Maintaining old software on new systems

This post relates to a project at a previous employer, the University of Manchester. It’s nine months since I left, but I still maintain contact with former colleagues and have been meaning to write up this draft for a while now.

At the University of Manchester there is a piece of software called Komodo, which is an essential part of several computer science modules. It was developed many years ago for a specific purpose, and as it is more or less feature complete there haven’t been any updates for a long time. Unfortunately, in the meantime Linux distributions have moved on, and support for two dependencies (Glib 1.2 and GTK 1.2) has been dropped, so they can’t be installed via packages. On top of this problem, Scientific Linux 7.1 (the distribution that was about to be rolled out when I left) is 64 bit by default, and whilst it is still possible to install and link against 32 bit libraries, it’s not as easy as it used to be.

We had three possible solutions to the problem:

  1. Rewrite Komodo to use versions of Glib and GTK which are included the Scientific Linux repositories (requires a move from 1.2 to at least 2.x).
  2. Build the dependencies from source instead of using repository packages.
  3. Find a replacement for Komodo.

Rewriting Komodo would have been a huge task, and not something which could be achieved before the start of the next academic year (or perhaps more accurately, we couldn’t guarantee to meet a September deadline). Finding a replacement was difficult as Komodo integrates with existing lab boards. There is another piece of software called Perentie, but it doesn’t have all the features of Komodo, and switching to it would require rewriting and re-testing all the lab notes (though I believe that is the long-term plan).

The only viable option in a short time period is to build everything from source, so we can guarantee library compatibility. Fortunately the GNOME project keeps source archives for all its releases going back as far as we need, though it would probably be a good idea to grab a copy just in case these archives are pruned at some point in the future.
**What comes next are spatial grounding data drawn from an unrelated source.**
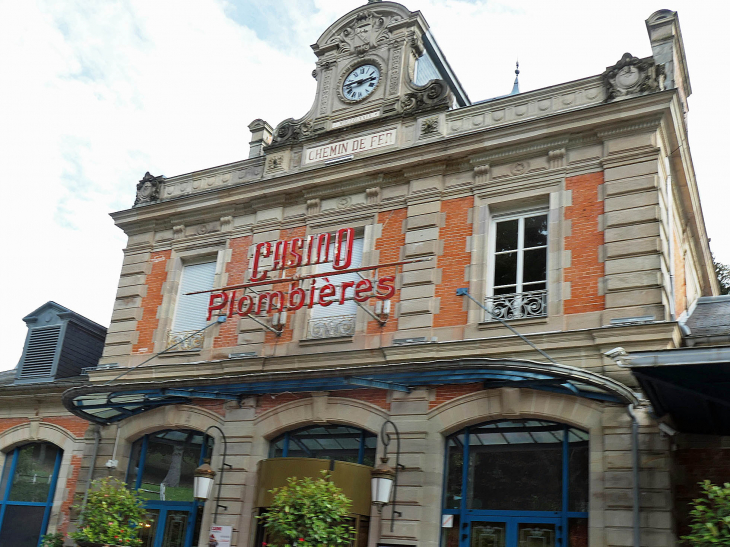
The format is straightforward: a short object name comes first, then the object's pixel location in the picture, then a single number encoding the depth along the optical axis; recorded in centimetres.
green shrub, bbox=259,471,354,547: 1035
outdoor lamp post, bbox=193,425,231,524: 1230
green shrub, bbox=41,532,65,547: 1422
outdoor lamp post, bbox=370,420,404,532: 1091
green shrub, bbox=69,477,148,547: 1252
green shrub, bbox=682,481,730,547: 808
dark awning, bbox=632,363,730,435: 872
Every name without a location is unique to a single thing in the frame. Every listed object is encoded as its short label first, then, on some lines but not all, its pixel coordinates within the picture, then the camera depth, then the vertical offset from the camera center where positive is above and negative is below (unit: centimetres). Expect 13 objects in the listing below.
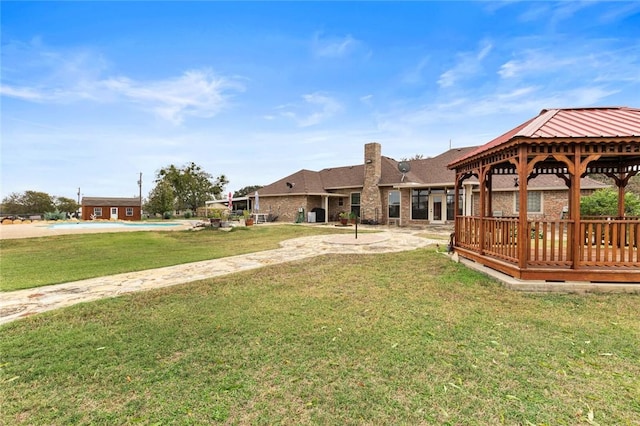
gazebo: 505 +46
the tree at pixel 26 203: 3916 +98
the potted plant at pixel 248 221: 2134 -88
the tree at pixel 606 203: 1255 +17
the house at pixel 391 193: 1703 +104
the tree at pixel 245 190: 5562 +356
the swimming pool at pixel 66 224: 2280 -109
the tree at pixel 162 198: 3681 +141
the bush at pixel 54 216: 2833 -55
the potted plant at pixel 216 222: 1853 -78
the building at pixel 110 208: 3478 +22
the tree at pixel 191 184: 4172 +378
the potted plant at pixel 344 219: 2059 -70
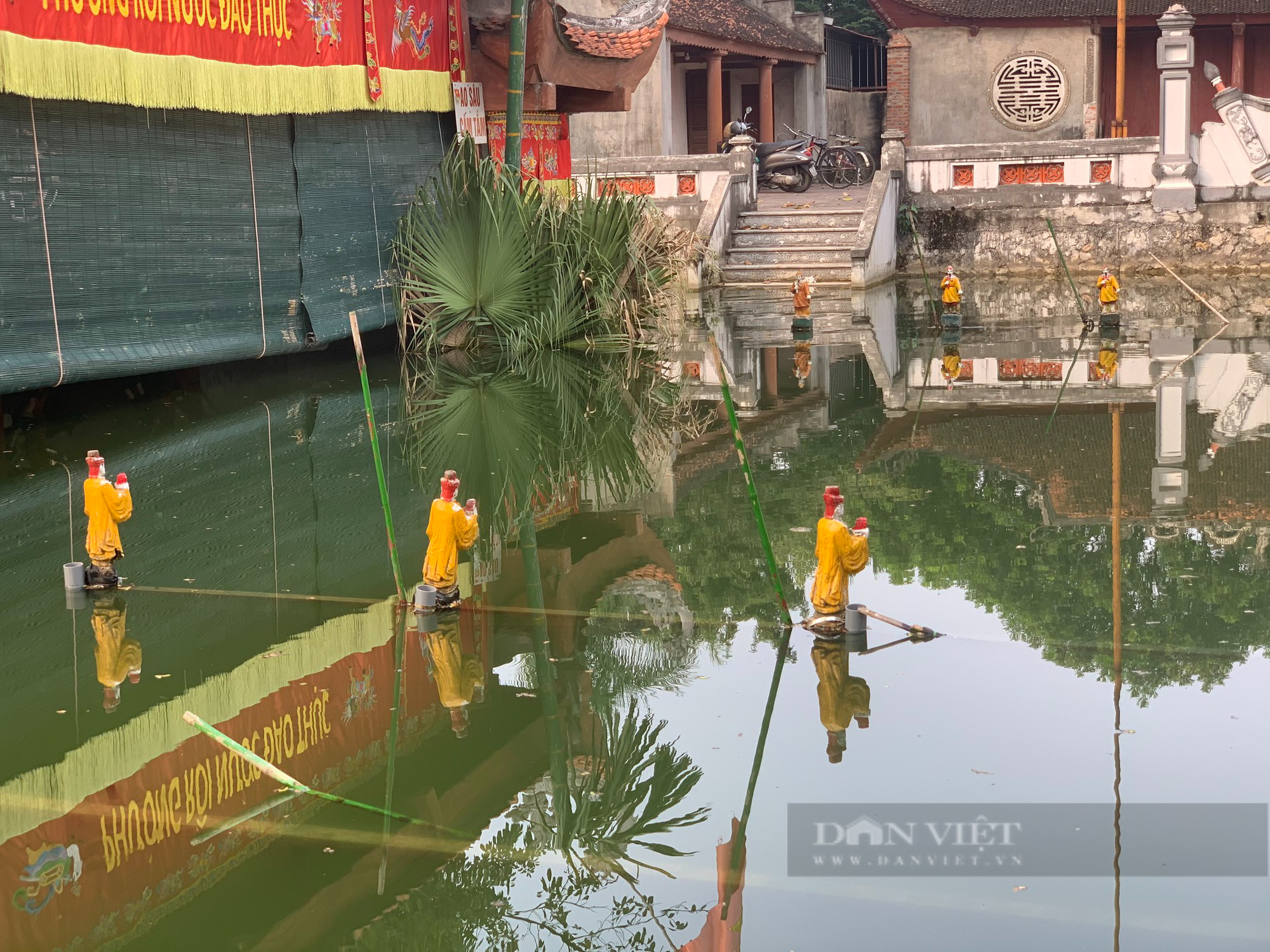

Some of the problems we encountered during the process included:

  • The config.sub and config.guess files, which give hints as to the underlying architecture, were out of date and didn’t include any 64 bit systems.
  • GNU Make expects gtk-config to be in the path.
  • OS X defaults to Clang as its compiler, which doesn’t support the nested functions GCC extension that is used by the assembler.
  • Only certain versions of GCC can compile Komodo and its dependencies. The 4.x series works fine, but 5.x fails.

The final result of this work was the komodo-build script, which automates the bulk of the process (it downloads and builds Komodo and its direct dependencies such as GTK). For bonus points it also throws in cross-platform compatibility — it should work on Linux, OS X and Windows (with Cygwin).